*TEXT PASSAGE*.
——

BY Elisabeth Biondi, September 1, 2016

Keliy Anderson-Staley, Kevin, 2010. All images courtesy Catherine Edelman Gallery, Chicago

Sometimes a look back can bring things into focus. Keliy Anderson-Staley’s portraits are of contemporary Americans, yet they evoke early 19th-century photography: they are both timely and timeless. While studying for her MFA at Hunter College, Anderson-Staley was drawn to traditional photographic processes, specifically wet collodion tintypes, a technique chiefly used from the 1850s to the 1890s, before the introduction of film. Julia Margaret Cameron and Mathew Brady used it, and Anderson-Staley decided that she could achieve her vision in portraiture with it.

Keliy Anderson-Staley, Maria and Behzat, 2013

It was a challenging choice: metal plates must be coated with a complex mixture of chemicals; sitters must remain motionless before the camera for 10 to 30 seconds; and the wet plates must quickly be transferred to a portable darkroom and developed within five minutes. With the long exposures and shallow depth of field, Anderson-Staley has created a mesmerizing body of work: her sitters stare out at us, their eyes convincingly alive, their surroundings fading away.

——

*PROVIDED MATERIAL*.
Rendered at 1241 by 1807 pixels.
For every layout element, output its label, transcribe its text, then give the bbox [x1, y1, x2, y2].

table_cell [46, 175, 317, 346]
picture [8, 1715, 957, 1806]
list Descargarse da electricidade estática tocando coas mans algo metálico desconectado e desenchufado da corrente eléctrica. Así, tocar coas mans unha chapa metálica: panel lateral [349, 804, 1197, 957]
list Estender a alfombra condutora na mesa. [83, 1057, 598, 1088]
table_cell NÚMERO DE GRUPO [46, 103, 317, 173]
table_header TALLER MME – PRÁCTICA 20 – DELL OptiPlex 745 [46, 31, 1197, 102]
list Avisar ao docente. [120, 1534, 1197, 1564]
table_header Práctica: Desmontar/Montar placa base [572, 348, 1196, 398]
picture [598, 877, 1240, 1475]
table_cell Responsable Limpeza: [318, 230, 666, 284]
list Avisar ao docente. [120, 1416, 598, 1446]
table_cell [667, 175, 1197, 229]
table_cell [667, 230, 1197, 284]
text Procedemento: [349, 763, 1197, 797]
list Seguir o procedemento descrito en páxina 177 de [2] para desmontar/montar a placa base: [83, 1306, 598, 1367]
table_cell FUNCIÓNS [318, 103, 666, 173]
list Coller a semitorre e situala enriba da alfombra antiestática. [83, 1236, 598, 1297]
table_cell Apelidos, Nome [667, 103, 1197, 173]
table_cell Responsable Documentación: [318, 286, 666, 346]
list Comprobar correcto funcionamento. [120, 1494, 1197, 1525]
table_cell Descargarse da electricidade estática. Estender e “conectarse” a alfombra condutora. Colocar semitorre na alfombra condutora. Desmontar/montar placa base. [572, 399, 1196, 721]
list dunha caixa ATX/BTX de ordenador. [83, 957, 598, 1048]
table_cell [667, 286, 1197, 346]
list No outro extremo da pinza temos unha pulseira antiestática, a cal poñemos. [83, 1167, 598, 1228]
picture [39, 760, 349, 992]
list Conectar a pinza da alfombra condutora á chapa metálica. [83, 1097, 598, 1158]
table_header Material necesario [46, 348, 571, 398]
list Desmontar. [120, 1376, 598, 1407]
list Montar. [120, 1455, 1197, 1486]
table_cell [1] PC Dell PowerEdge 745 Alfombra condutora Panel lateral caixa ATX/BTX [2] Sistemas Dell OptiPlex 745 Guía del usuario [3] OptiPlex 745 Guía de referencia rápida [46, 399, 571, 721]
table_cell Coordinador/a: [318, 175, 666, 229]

——

*PARTS OF THE EXERCISE*.
1 > For each statement below, say yes or no to whether the article on Keliy Anderson-Staley's tintype portraits supports it, and quote the words of the article that decide it. (a) Anderson-Staley was drawn to traditional photographic processes while studying for her MFA at Hunter College. (b) The wet plates can wait up to an hour before being developed. (c) Sitters must stay still before the camera for 10 to 30 seconds.
2 > Rewrite the part of the article on Keliy Anderson-Staley's portraits starting with "Keliy Anderson-Staley, Kevin, 2010." and going on through "portraiture with it.", swapping "Hunter College" for "the art school".
3 > Carry on the article about Keliy Anderson-Staley's tintype portraits from the point where it stops.

*THE REPLIES*.
1 >
(a) Yes: "While studying for her MFA at Hunter College, Anderson-Staley was drawn to traditional photographic processes"
(b) No: "developed within five minutes"
(c) Yes: "sitters must remain motionless before the camera for 10 to 30 seconds"

2 >
Keliy Anderson-Staley, Kevin, 2010. All images courtesy Catherine Edelman Gallery, Chicago

Sometimes a look back can bring things into focus. Keliy Anderson-Staley’s portraits are of contemporary Americans, yet they evoke early 19th-century photography: they are both timely and timeless. While studying for her MFA at the art school, Anderson-Staley was drawn to traditional photographic processes, specifically wet collodion tintypes, a technique chiefly used from the 1850s to the 1890s, before the introduction of film. Julia Margaret Cameron and Mathew Brady used it, and Anderson-Staley decided that she could achieve her vision in portraiture with it.

3 >
For the last 10 years, Anderson-Staley has been taking portraits of Americans all over the country. Rather than identifying her subjects by group, as August Sander did, she has created an archive of portraits, some 3,000 so far, that add up to a tapestry of the faces that make up America. In her photographs, it is the sitters’ eyes that speak, clothing and background are unimportant. She avoids stereotyping: her sitters are people who have randomly crossed her path, unidentified by race, class, gender, religion or occupation, a fact that makes her work particularly relevant to current political discussions.

Keliy Anderson-Staley, Magda, 2015

Most recently, Anderson-Staley completed photographic portraits of more than 130 Clevelanders, 50 of which are exhibited in a dramatically lit Rapid Transit train tunnel. The works will be on view for at least five years, where they can be seen by the people of Cleveland and by visitors to the city, including the delegates, activists and members of the press who attended the 2016 Republican National Convention.